§ **Your goal**
How many lines in the records below contain the word "digérer"? Answer with the number only.

Stored data entries
******

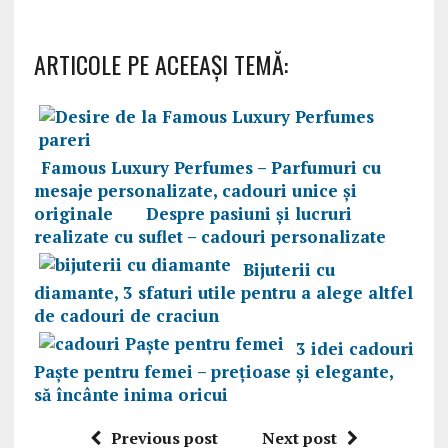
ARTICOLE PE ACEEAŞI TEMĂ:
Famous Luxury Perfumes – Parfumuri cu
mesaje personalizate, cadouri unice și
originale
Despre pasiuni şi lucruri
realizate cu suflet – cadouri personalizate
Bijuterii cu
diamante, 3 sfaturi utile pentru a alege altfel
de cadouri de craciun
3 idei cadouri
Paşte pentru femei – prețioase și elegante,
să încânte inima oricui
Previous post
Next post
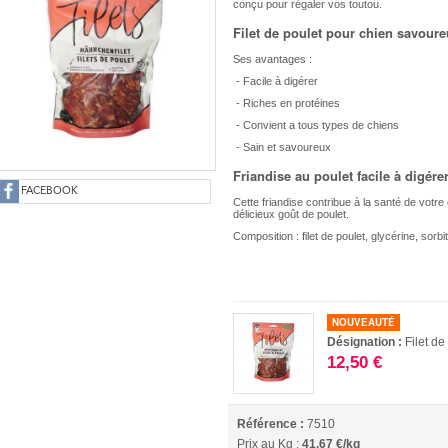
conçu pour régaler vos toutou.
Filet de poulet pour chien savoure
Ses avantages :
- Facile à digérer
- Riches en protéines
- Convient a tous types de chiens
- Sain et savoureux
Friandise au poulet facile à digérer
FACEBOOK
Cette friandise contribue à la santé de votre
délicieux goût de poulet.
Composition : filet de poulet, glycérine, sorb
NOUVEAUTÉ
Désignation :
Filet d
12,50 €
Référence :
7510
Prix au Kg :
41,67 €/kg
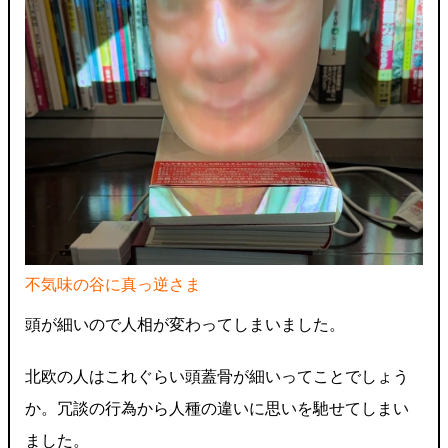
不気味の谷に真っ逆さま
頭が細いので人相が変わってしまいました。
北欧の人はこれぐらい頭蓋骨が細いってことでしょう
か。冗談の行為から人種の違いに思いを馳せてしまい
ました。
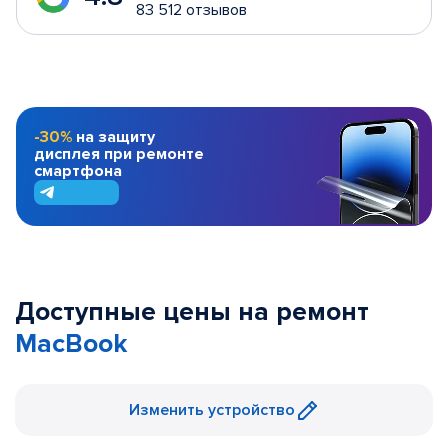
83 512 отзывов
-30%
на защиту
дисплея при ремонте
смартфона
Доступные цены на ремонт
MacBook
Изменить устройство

******

§ **Response to this task**
2